Tnooz also recently reported on a Teletext survey which found Facebook is equally influencing travel behavior across the pond - a look at 3,000 British consumers found that 13 percent of them went on to book trips to the same or similar destinations viewed in their friends’ recent vacation albums on the site. Before all of this encourages you to spend a significant chunk of marketing budget on contests to rack up Facebook fans or give freebies to those who mention you, take a look at results published in Business News Daily based on a University of Iowa study that found Facebook users who interacted more frequently with their friends had a higher level of influence over consumer based choices - and a more predictable pattern of social buying - than those who did not, despite the size of their networks.
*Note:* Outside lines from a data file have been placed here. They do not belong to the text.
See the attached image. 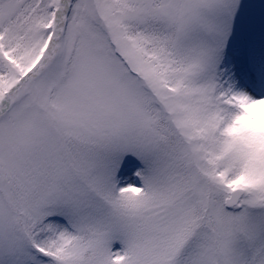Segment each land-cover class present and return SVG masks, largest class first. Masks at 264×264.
<instances>
[{"label":"snow or ice","instance_id":"snow-or-ice-1","mask_svg":"<svg viewBox=\"0 0 264 264\" xmlns=\"http://www.w3.org/2000/svg\"><path fill=\"white\" fill-rule=\"evenodd\" d=\"M0 264H264V0H0Z\"/></svg>","mask_w":264,"mask_h":264}]
</instances>
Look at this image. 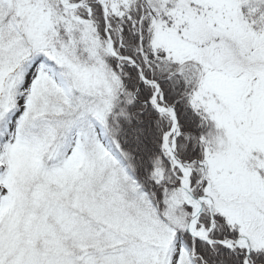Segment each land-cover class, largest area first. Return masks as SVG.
<instances>
[{
	"label": "snow or ice",
	"instance_id": "1",
	"mask_svg": "<svg viewBox=\"0 0 264 264\" xmlns=\"http://www.w3.org/2000/svg\"><path fill=\"white\" fill-rule=\"evenodd\" d=\"M0 264H264V0H0Z\"/></svg>",
	"mask_w": 264,
	"mask_h": 264
}]
</instances>
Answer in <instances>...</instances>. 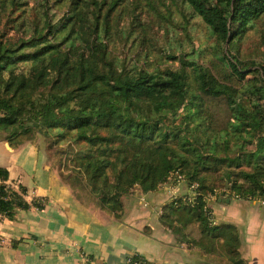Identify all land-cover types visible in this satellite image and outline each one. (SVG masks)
I'll return each instance as SVG.
<instances>
[{
  "label": "trees",
  "instance_id": "trees-1",
  "mask_svg": "<svg viewBox=\"0 0 264 264\" xmlns=\"http://www.w3.org/2000/svg\"><path fill=\"white\" fill-rule=\"evenodd\" d=\"M192 25L209 44L185 48ZM0 138L43 146L76 199L115 218L178 172L195 202L168 210L214 228L207 195H264V0H0ZM26 195L0 167V220L44 208Z\"/></svg>",
  "mask_w": 264,
  "mask_h": 264
},
{
  "label": "crops",
  "instance_id": "crops-1",
  "mask_svg": "<svg viewBox=\"0 0 264 264\" xmlns=\"http://www.w3.org/2000/svg\"><path fill=\"white\" fill-rule=\"evenodd\" d=\"M0 167L26 187V200L46 201L41 210L0 220V264H127L134 254L145 264H264V203L258 200L220 194L210 203L214 228L201 231L188 212L168 210L172 195L186 192L183 186L136 189L115 218L76 199L31 142L12 148L0 138ZM228 238L235 239L238 261L223 248Z\"/></svg>",
  "mask_w": 264,
  "mask_h": 264
},
{
  "label": "built area",
  "instance_id": "built-area-1",
  "mask_svg": "<svg viewBox=\"0 0 264 264\" xmlns=\"http://www.w3.org/2000/svg\"><path fill=\"white\" fill-rule=\"evenodd\" d=\"M185 180L181 174L178 172H172L169 177L168 181L165 185H167L170 189L172 186H183L185 185ZM186 186V185H185ZM196 185L191 184L186 186V192L182 195H172V198L170 199V202H174V204H177V202H182L185 204L192 205L195 202V196H196ZM218 192L215 191L213 194H209L206 197V202L204 206V210L206 212V216L208 219L209 226H212L214 224L213 220V213L210 208V203L214 201L217 198ZM235 199H238L236 195H233ZM252 200H258L261 203H264V195L260 199H252ZM128 264H145V261L140 258L138 255H131L127 259Z\"/></svg>",
  "mask_w": 264,
  "mask_h": 264
},
{
  "label": "rangeland",
  "instance_id": "rangeland-1",
  "mask_svg": "<svg viewBox=\"0 0 264 264\" xmlns=\"http://www.w3.org/2000/svg\"><path fill=\"white\" fill-rule=\"evenodd\" d=\"M192 32V33H190V34H192L191 35V38L189 39V38H187L186 39V44H185V48H189L190 47V45H189V41H191L193 44H203V46L202 47H204V46H206V43L207 44H209V42L206 40V35H205V33H204V30L200 27V26H195V25H192L191 27H190V29H189V32ZM251 39H253V40H255L254 38H250L249 40H251ZM206 41V42H205ZM252 44H253V42L252 41H249V42H247V43H244V44H242V50H249L250 49V51L252 50ZM40 151L45 155V151L43 150V146L42 147H40ZM53 156H51V158H52ZM78 194H79V196L81 197V198H85L84 196H83V193L82 192H78ZM75 197V196H74ZM76 198V197H75ZM232 198H234L233 196H232ZM235 199V198H234ZM211 208V207H210Z\"/></svg>",
  "mask_w": 264,
  "mask_h": 264
}]
</instances>
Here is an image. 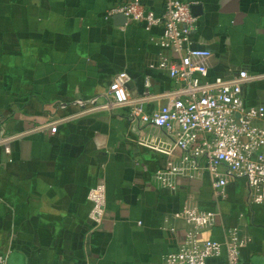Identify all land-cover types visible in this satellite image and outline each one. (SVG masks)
I'll return each mask as SVG.
<instances>
[{
    "label": "crops",
    "instance_id": "obj_1",
    "mask_svg": "<svg viewBox=\"0 0 264 264\" xmlns=\"http://www.w3.org/2000/svg\"><path fill=\"white\" fill-rule=\"evenodd\" d=\"M123 1L0 0V252L9 264H163L187 232L175 214L193 205L219 213L203 237L224 242L237 227L248 239L241 264H264V204L251 202L246 179L231 181L224 198L207 175L179 178L172 191L155 174L182 151L151 148L172 138L134 118L136 106L81 114L123 71L132 98L150 91L146 113L168 109L167 93L179 87L168 69L152 67L179 60L158 43L162 25L108 17ZM189 1L192 46L211 52L194 58L209 67L207 79L264 75V0ZM142 2L163 13V0ZM243 99L264 106V77L244 85ZM101 183L107 208L96 226L88 195Z\"/></svg>",
    "mask_w": 264,
    "mask_h": 264
},
{
    "label": "built area",
    "instance_id": "obj_2",
    "mask_svg": "<svg viewBox=\"0 0 264 264\" xmlns=\"http://www.w3.org/2000/svg\"><path fill=\"white\" fill-rule=\"evenodd\" d=\"M161 15L145 5L142 0H126L112 7L108 17L125 14L128 22L145 25L151 29L164 27L158 43L179 56V60L162 57L152 67L168 69L179 84L167 93L172 104L168 109L144 112L143 103L151 97L146 89L143 96L132 98L126 72L116 75L103 101L91 99L81 114L111 111L125 105L136 106L134 118L160 130L172 138L170 146L149 145L167 154L175 149L182 151L181 159L155 174V180L172 191L177 189L179 178L198 179L209 176L215 194L224 198L227 185L240 178L247 181L253 204H264V106L247 107L244 104V85L253 78L247 71H240L233 78L207 79L209 67L195 64V57H208L211 52L192 46V34L197 29L198 18L189 0H163ZM149 88V84H147ZM55 122L50 125H54ZM10 151V147H6ZM92 204L90 218L96 226L103 223L107 208V189L101 183L88 195ZM219 213L186 205L176 218L184 219L187 232L178 252L166 255L163 264H241L242 249L248 239L242 237L237 227L225 230L224 242L203 237L202 233L216 225ZM223 263H210L211 258L222 256ZM0 264H9L8 256L0 252Z\"/></svg>",
    "mask_w": 264,
    "mask_h": 264
},
{
    "label": "water",
    "instance_id": "obj_3",
    "mask_svg": "<svg viewBox=\"0 0 264 264\" xmlns=\"http://www.w3.org/2000/svg\"><path fill=\"white\" fill-rule=\"evenodd\" d=\"M192 11H193V8H192ZM115 18H123L124 22H128V18L126 17L125 14H122V13L115 15Z\"/></svg>",
    "mask_w": 264,
    "mask_h": 264
}]
</instances>
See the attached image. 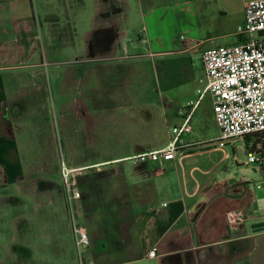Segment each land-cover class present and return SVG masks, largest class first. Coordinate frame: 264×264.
Returning <instances> with one entry per match:
<instances>
[{
    "label": "rangeland",
    "instance_id": "rangeland-1",
    "mask_svg": "<svg viewBox=\"0 0 264 264\" xmlns=\"http://www.w3.org/2000/svg\"><path fill=\"white\" fill-rule=\"evenodd\" d=\"M63 1L70 13L68 20ZM184 1L154 0L156 17H150L149 0H52L56 2V15L50 19L56 22L55 29L61 32L67 23L72 29V39L68 38L64 44L60 40L50 42L51 48L47 49L41 66L32 71L28 81L6 85L11 95L18 94L21 101L27 102L32 93L30 99L36 100L38 108L33 114L31 107H27L30 115L23 121L28 127L10 147L11 152L19 153L11 162L19 163L20 171L10 173L0 183V264H78L71 232L67 239L63 236L65 243L61 247L51 245L49 234L40 227H49L60 219L56 209L59 206L63 207L70 229L66 197L57 192L64 189L61 168L90 166L144 144L150 149L168 144L171 129L177 126L180 117L179 110L194 104L198 94L195 98H171L181 97L198 84L201 62L198 54L154 58L150 54L180 51L184 40L189 39H209L205 47L234 44L236 28L243 23V5L250 0L214 1L208 4L212 15L203 20L193 17L191 26L175 17ZM165 10L166 16L160 19ZM103 15L117 17L118 28L125 31L119 47L101 46L109 41L98 32ZM40 29L43 35L47 28L43 24ZM39 45L44 51L47 43L43 36ZM186 83L188 86H183ZM20 90L24 95L28 92L27 96L19 95ZM31 115H36L35 132L34 125L26 123ZM190 126L192 133L183 136V140L189 136L186 140L197 146L196 151H206L201 154L202 159L218 160L225 155L233 159L225 161L216 172L241 174L242 170L254 167L238 164L245 161L246 142H258L254 137L230 141L223 148L215 146L220 133L212 115L210 94L200 100ZM93 172L95 167L83 173ZM15 176L18 180L12 183ZM45 191L55 203L53 207L39 209L36 202L46 198ZM73 205L74 202L72 209ZM40 231L45 236L41 240ZM80 253L82 262L87 263L84 252Z\"/></svg>",
    "mask_w": 264,
    "mask_h": 264
},
{
    "label": "crops",
    "instance_id": "crops-1",
    "mask_svg": "<svg viewBox=\"0 0 264 264\" xmlns=\"http://www.w3.org/2000/svg\"><path fill=\"white\" fill-rule=\"evenodd\" d=\"M149 1L148 15L156 17L154 0ZM214 1L217 0H186L180 3L182 7L175 17L191 26L193 17L203 20L212 15L208 4ZM63 2L68 20L67 2ZM55 4L52 0H0V183L9 178L10 173L20 171L19 163L11 162L19 153L16 150L11 152L10 147L28 127L23 121L28 114L27 107H31L33 114L37 107L36 100L30 99L32 93L27 102L21 101L18 94L11 95L6 85L28 81L32 71L41 66L47 49L51 48L49 43L60 40L64 44L73 36L66 21L61 32L55 29L56 22L50 19L56 15ZM166 14L167 10L160 19ZM241 17L243 22V11ZM117 23V17L103 15L98 32L106 35L109 41L102 47H119L120 39L126 33L121 32ZM43 24L47 29L42 35L40 27ZM42 36L47 43L44 51L39 45ZM208 40H184L180 51L156 52L150 56L198 54L201 62L202 51L214 48L205 47ZM206 85L201 63L198 84L191 86L181 97L172 96L171 100L187 96L195 98ZM183 86L187 87L188 83ZM34 87L40 89L38 84ZM22 94L20 90L19 95ZM164 101L169 103L166 99ZM199 104L190 122L196 117ZM35 117L31 115L26 122L34 125V132L37 129ZM179 122H182L180 117L177 126ZM190 128L188 135L192 133ZM186 138V147L163 167L127 160L143 152L164 148L150 149L146 144L90 166L72 167L84 171L95 167L96 172L85 175L83 171L75 177L74 189L80 197L71 199L70 203L65 189L57 191L60 197H66L70 229L65 222L63 207L56 206L60 219L53 225L50 223L49 227L40 225L41 231L49 234L51 245L63 247V236L67 239L70 232L73 235L72 224L83 227L89 242L83 258L93 264H264V231L251 230L252 225L264 222L263 173L256 166L250 171L242 170L241 174L238 171L232 175L216 172L225 161L233 162V159L227 155L218 160L202 159L201 154L206 151H196L197 146ZM252 144L246 142L248 148ZM238 164L244 166L243 162ZM102 167L110 168L102 171ZM12 180L14 183L18 179L13 177ZM46 192V198L36 202L39 209L54 206L55 199ZM235 212H241L249 219L230 228L227 215ZM41 231L40 240L45 237ZM153 248L157 249L156 256L149 259L147 253ZM69 250L73 251L71 247ZM64 253L67 256L66 250Z\"/></svg>",
    "mask_w": 264,
    "mask_h": 264
},
{
    "label": "built area",
    "instance_id": "built-area-1",
    "mask_svg": "<svg viewBox=\"0 0 264 264\" xmlns=\"http://www.w3.org/2000/svg\"><path fill=\"white\" fill-rule=\"evenodd\" d=\"M244 19L236 28V42L229 46L209 48L201 53L202 68L207 85L198 91L194 104L179 110L181 124L171 129V138L163 149L143 152L127 160L133 163H155L163 167L175 159L186 146L183 136L191 131V117L203 96L212 98V113L220 137L215 143L218 148L234 140L254 137L258 142L248 148L244 165H254L264 173V0H250L243 5ZM84 169L61 168V178L67 200L80 197L74 189L75 177ZM246 217L241 212L227 215V225L236 228ZM74 245L81 253L88 247V236L83 227L72 224ZM157 249L147 253L149 259L156 256ZM80 254V256H79ZM85 264H93L87 262Z\"/></svg>",
    "mask_w": 264,
    "mask_h": 264
},
{
    "label": "water",
    "instance_id": "water-1",
    "mask_svg": "<svg viewBox=\"0 0 264 264\" xmlns=\"http://www.w3.org/2000/svg\"><path fill=\"white\" fill-rule=\"evenodd\" d=\"M253 232L264 231V222L257 223L251 226Z\"/></svg>",
    "mask_w": 264,
    "mask_h": 264
}]
</instances>
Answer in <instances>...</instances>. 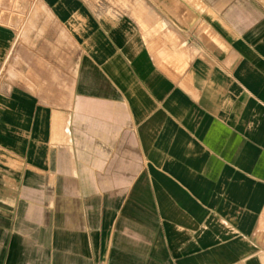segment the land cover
<instances>
[{
  "label": "crops",
  "instance_id": "1",
  "mask_svg": "<svg viewBox=\"0 0 264 264\" xmlns=\"http://www.w3.org/2000/svg\"><path fill=\"white\" fill-rule=\"evenodd\" d=\"M0 264H264V0H0Z\"/></svg>",
  "mask_w": 264,
  "mask_h": 264
}]
</instances>
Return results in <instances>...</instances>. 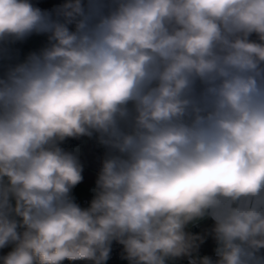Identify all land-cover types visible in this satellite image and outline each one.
<instances>
[{"label":"clouds","instance_id":"1","mask_svg":"<svg viewBox=\"0 0 264 264\" xmlns=\"http://www.w3.org/2000/svg\"><path fill=\"white\" fill-rule=\"evenodd\" d=\"M83 137L104 149L86 206L64 147ZM114 244L264 264V0H0V264H108Z\"/></svg>","mask_w":264,"mask_h":264},{"label":"crops","instance_id":"2","mask_svg":"<svg viewBox=\"0 0 264 264\" xmlns=\"http://www.w3.org/2000/svg\"><path fill=\"white\" fill-rule=\"evenodd\" d=\"M44 36H36L28 38L22 43H18L13 47V49L19 51V56L22 59L29 51L36 50L45 42ZM64 147L67 150H76L79 149L80 160L84 165V180L78 185L74 190L73 194L76 197V200H82L84 198L91 199L92 192L91 188L94 186L96 174L100 168L101 158L104 153V149L101 148L94 139H89L83 137L79 140H68ZM197 231L198 229H193ZM203 251L210 253L211 252V243L209 242L203 248ZM115 264H125L124 261L119 260Z\"/></svg>","mask_w":264,"mask_h":264},{"label":"built area","instance_id":"3","mask_svg":"<svg viewBox=\"0 0 264 264\" xmlns=\"http://www.w3.org/2000/svg\"><path fill=\"white\" fill-rule=\"evenodd\" d=\"M32 2L42 9H51L55 5L59 4L61 0H32ZM89 199L84 198L82 200H78L82 206H86ZM121 260L120 259V247L118 245H113V251L111 254V259L108 261V264H115V262Z\"/></svg>","mask_w":264,"mask_h":264}]
</instances>
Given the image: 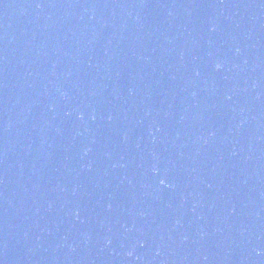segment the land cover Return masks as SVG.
<instances>
[{
	"label": "water",
	"instance_id": "water-1",
	"mask_svg": "<svg viewBox=\"0 0 264 264\" xmlns=\"http://www.w3.org/2000/svg\"><path fill=\"white\" fill-rule=\"evenodd\" d=\"M0 264H264V0H0Z\"/></svg>",
	"mask_w": 264,
	"mask_h": 264
},
{
	"label": "clouds",
	"instance_id": "clouds-1",
	"mask_svg": "<svg viewBox=\"0 0 264 264\" xmlns=\"http://www.w3.org/2000/svg\"><path fill=\"white\" fill-rule=\"evenodd\" d=\"M217 67H220V65L218 64Z\"/></svg>",
	"mask_w": 264,
	"mask_h": 264
}]
</instances>
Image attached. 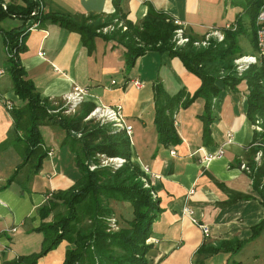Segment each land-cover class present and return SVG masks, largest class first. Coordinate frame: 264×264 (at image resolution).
Segmentation results:
<instances>
[{
	"label": "crops",
	"instance_id": "1",
	"mask_svg": "<svg viewBox=\"0 0 264 264\" xmlns=\"http://www.w3.org/2000/svg\"><path fill=\"white\" fill-rule=\"evenodd\" d=\"M145 2L179 20L185 35L195 39L210 28L221 31L241 12L239 6H232L227 0H122L124 19L139 24L145 14ZM39 4L43 12L95 14L102 19L113 17L114 10L112 0H39ZM12 20L15 23L9 29L33 24L31 20ZM111 24L96 31L107 32L113 28ZM120 25L121 21L117 23ZM24 46L19 62L25 75L51 104L64 105L66 96L77 87L84 92L79 107L84 103L92 104L93 109L119 106L123 124L130 126V160L142 171L147 186H152L161 208L147 238L150 248L145 254L146 264H192L201 244L249 236V227L263 217L264 211L247 171L241 167L247 159L252 160L258 149L251 142L253 126L243 112L244 80L236 85L235 92L224 91L215 99L209 124L211 144L201 143L197 115L202 105L195 100L175 112L173 124L180 142L165 147L157 144L151 84L159 80L165 92L173 94L179 89L192 93L200 83L176 57L150 50L124 71L125 48L115 40L96 36L88 53L77 33L49 20L28 30ZM4 53L0 35V148H4L1 142L11 126L5 103L19 104L9 74L4 77ZM248 53L246 50L245 56ZM40 132L51 154L42 160L29 191H21L15 182L1 188L7 177L0 174V264L1 260L10 261L40 249L42 234L33 230L40 221L37 207L46 201L50 191L69 187L78 175L69 150L59 145L62 133L47 125L40 126ZM253 147H257L254 153ZM7 153L4 148L0 159ZM260 158H264V149ZM184 207L207 225L206 235L190 222L182 211ZM66 247V242L61 241L35 264H60ZM203 264H264V228L236 252L207 256Z\"/></svg>",
	"mask_w": 264,
	"mask_h": 264
},
{
	"label": "trees",
	"instance_id": "2",
	"mask_svg": "<svg viewBox=\"0 0 264 264\" xmlns=\"http://www.w3.org/2000/svg\"><path fill=\"white\" fill-rule=\"evenodd\" d=\"M121 1L112 0L113 17L102 19L95 14L84 16L43 12L39 0H20L19 3L0 0V22L5 18H18L37 22L41 26L45 20H49L77 33L88 53L93 49L96 36L115 40L125 48L124 71L133 66L137 57L150 50L176 57L200 83L192 93L179 89L173 94L165 92L159 80L151 84L153 124L160 146L167 147L180 142L173 124L174 114L195 100H199L202 105L197 115L201 123V143L211 144L209 124L213 103L224 91L235 92L241 80L246 84L244 116L252 126H259V130L252 128L251 142L261 138L264 140V83L260 65L250 62L244 71L237 74L233 64L234 58L244 54L239 37H246L256 48L254 22L264 0H227L232 6H239L241 12L231 24L222 28L221 41L210 38L208 45L202 48L192 45L195 40L193 36H187L185 43L176 46L173 36L176 25L166 12L147 2L139 24L125 20ZM113 18L116 22H113ZM119 21L122 25L117 26ZM111 23V30L96 31ZM27 32V28L4 30L0 26L6 71L11 79L12 92L19 99V104L8 110L11 126L3 141L11 137L23 143L22 159L1 188L15 182L21 191H29L33 176L40 170L42 160L49 155V148L44 145L40 132L42 125L55 127L62 133L59 145L69 150L78 175L68 188L50 191L46 201L37 207L40 221L33 230L42 234L40 249L27 255H18L10 261L1 260V264H35L39 257L54 249L61 241H65L67 247L60 264H146L145 254L150 244L145 240L161 208L159 199L152 194V186L144 185L142 171L130 160L128 136L123 129L113 127L108 122L85 119L93 109L89 103L81 104L79 110L70 115L61 114V109L51 111L55 109L53 104L39 95L19 62ZM256 148L253 147L251 152L254 153ZM99 158H119L122 161L115 170L107 167L89 169V163L93 164ZM244 166L248 169L252 190L257 194L264 211V184L261 183L264 158L257 165L247 159ZM110 201L127 203L130 208V216L122 219L118 229L112 232L106 231L105 224L107 216H114ZM81 218L86 219L85 226L81 225ZM263 228L264 215L249 227L247 238L219 240L213 245L201 244L195 251L192 264H203L207 256L236 252L246 242L255 239Z\"/></svg>",
	"mask_w": 264,
	"mask_h": 264
},
{
	"label": "built area",
	"instance_id": "3",
	"mask_svg": "<svg viewBox=\"0 0 264 264\" xmlns=\"http://www.w3.org/2000/svg\"><path fill=\"white\" fill-rule=\"evenodd\" d=\"M173 24L176 25V28L174 30L175 33V38L174 42L175 44L182 45L188 40L187 35H185L183 31V26L182 23L179 20H172ZM255 31H254V37H255V49L256 52L254 55H246L244 57H238L234 59V63L237 64L236 70L238 71L237 73L240 74L242 72V69L244 68L243 62H252V63H258L261 68L262 72V79L264 83V1L260 5L256 16H255ZM37 22H33V24L30 27H27V30L31 29L32 27L36 26ZM105 28H102V30H105ZM213 38L217 42L221 41L223 38V33L220 30L210 28L201 38L195 39L192 41V45L198 48L206 47L209 43V39ZM3 50L5 51V48L3 46ZM40 54V53H39ZM133 84L135 86H140V83L137 81H133ZM84 92L83 90L74 87L71 92L66 96V102L69 104H75V102L80 101L83 98ZM12 107V104L10 102L5 103V108L6 110H9ZM91 113H98L97 115L98 118H100L101 121H105L111 124V126L116 127V128H121L125 131L126 135L129 137L130 134V126L123 124L122 118H121V112L120 108L117 105H112V106H105V107H95L90 111L89 114ZM255 130H259V126L254 125L253 126ZM255 144L257 145L258 149L254 153V156L252 158V161L257 165L260 163V157H261V151L264 149V140L263 138L257 139ZM219 150L217 154H220ZM48 154H51V150L48 151ZM210 157V156H208ZM207 157V158H208ZM114 161H119L121 162L122 160L119 158H114L112 159ZM241 167L244 168L248 172V169L246 166L243 164ZM146 171V170H145ZM264 181V177L262 178ZM145 181V179H142ZM147 186V184H144ZM182 211L189 216V220L192 224L196 225V227L201 231L203 235H206L208 233V228L207 225L204 223L199 222L194 216L191 215V211L188 207H184Z\"/></svg>",
	"mask_w": 264,
	"mask_h": 264
},
{
	"label": "rangeland",
	"instance_id": "4",
	"mask_svg": "<svg viewBox=\"0 0 264 264\" xmlns=\"http://www.w3.org/2000/svg\"><path fill=\"white\" fill-rule=\"evenodd\" d=\"M12 19H14V18H6L5 20H3L0 23L1 28L4 30L9 29L12 26V24L15 23V21H13ZM172 20H174V19H172ZM173 36L175 38L174 31H173ZM239 44H240V46L244 52L246 50H248L249 53L246 54L247 56L255 54L256 49L254 48V46H252V44L248 41V39L246 37H244V36L239 37ZM175 45L181 46L178 44H175ZM244 56H245V54H244ZM244 56H240V57H244ZM236 58H238V57H236ZM236 58H234V59H236ZM249 63L250 62H243L242 63V64H244V68L242 69V71H244L247 68ZM233 64H234L235 69H236L237 64H235L234 61H233ZM6 66H7V61L5 58L3 66H2L3 70H4V77L8 76L7 75L8 73L6 71ZM81 100L75 102L74 105L69 104L67 102L64 103V105H59V104L52 105L53 108H55V109H53L51 111L56 112V111H58V109H61V111H60V112H62L61 114H65V115L73 114L79 110V108H80L79 104H80ZM75 107H76V109H74ZM97 114L91 113L85 119H88V118L92 119L93 118L95 121H98V120L100 121V118H98L99 115H97ZM45 129H46V127H45ZM45 129H42V130L44 131ZM1 146H4V148L6 149V152H8V153L5 157L0 159V174H2L3 177L4 176L8 177V175L14 169L15 165L22 159L23 143L21 140H14L13 138L10 137V138H7L5 142L3 141ZM4 148H0V150H1L0 152H2ZM47 156H49V155H47ZM120 164H121V162H119V161H114L112 159L99 158L93 164L89 163V169L94 170L98 167H107L110 170H115L116 168H118L120 166ZM146 183H147V181L145 179L144 184H146ZM153 196H154V194H153ZM110 202H111L110 204L113 208V215L114 216H110V215L107 216L105 218V224H106V231L112 232V231H116L118 229V227H119L118 223L121 224L122 219L128 218L130 216V211H129L130 208H129V205L127 203H123V202L114 203L112 201H110ZM86 224H87L86 219L81 218V225L85 226ZM145 242L147 243V239L145 240Z\"/></svg>",
	"mask_w": 264,
	"mask_h": 264
}]
</instances>
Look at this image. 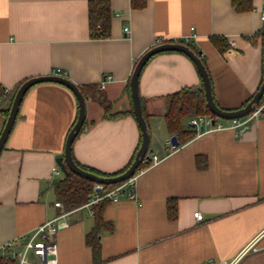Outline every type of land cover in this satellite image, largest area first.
<instances>
[{
	"label": "crops",
	"instance_id": "obj_1",
	"mask_svg": "<svg viewBox=\"0 0 264 264\" xmlns=\"http://www.w3.org/2000/svg\"><path fill=\"white\" fill-rule=\"evenodd\" d=\"M89 1L0 0V93L10 92L0 104V135L16 88L60 70L79 87L95 86L112 113H128L105 119L99 103L85 97V123L73 143L75 162L114 174L139 147L130 78L150 48L177 42L200 52L223 110L242 108L263 83L264 0H252L245 12H237L232 0H110L107 39L90 36ZM212 38L230 47L221 52ZM106 77L111 80L102 90ZM201 84L197 67L182 53H159L143 68L139 94L149 149L160 160L137 173L134 199L122 195L105 207L113 231H101L99 260L86 243L95 225L89 208L66 209L54 189L63 178L54 169L78 117L77 98L61 84L33 86L0 155L1 264H17L23 237L62 211L67 226L55 239L58 264H264V115L240 131L226 121L215 132H199L189 125L192 117L185 126L197 135L180 146L168 144V97ZM169 200L176 201L175 219L169 218Z\"/></svg>",
	"mask_w": 264,
	"mask_h": 264
},
{
	"label": "trees",
	"instance_id": "obj_2",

The researchers will be conducting further testing to confirm the results - and the inevitable hypothesis that users with smaller online friend groups may actually be better brand ambassadors as they might be more likely to have higher levels of interaction (and clout) than their more overly-friended counterparts.

Demographics also play a role on how effective Facebook targeting will be - another Tnooz piece highlighting research from SocialCode found that the Boomer generation is almost a third more likely to click on paid Facebook advertisements than their Gen Y counterparts, who responded much more favorably to online content in the newsfeed that they can “Like.” This fits with previous research which posits that younger people have far less trust in ads and formal messages from brands than their parents and grandparents, and prefer content that is more social and interactive - liking articles, or answering questions for example.

The caveat to all of this is that it of course ignores the regions of the world which have not embraced Facebook as wholeheartedly as the West and regions in Latin America. The external studies mentioned above were from the U.S. and the U.K. and while the Travel, Tweets and Trends study features responses from the ATTA's global membership, participation was skewed to North America and Europe.  If your target audience lies outside of this sector, there are a multitude of other platforms and strategies that must be considered and employed, as well as cultural differences in how they prefer to connect with companies online.

The moral of the story - diversification might be your friend in a volatile stock market, but unless you can afford to target a wide range of clients, regions and demographics: specialize. Know who your customers are, where they spend time, how they like to behave there, and what’s important to them - and then meet them there.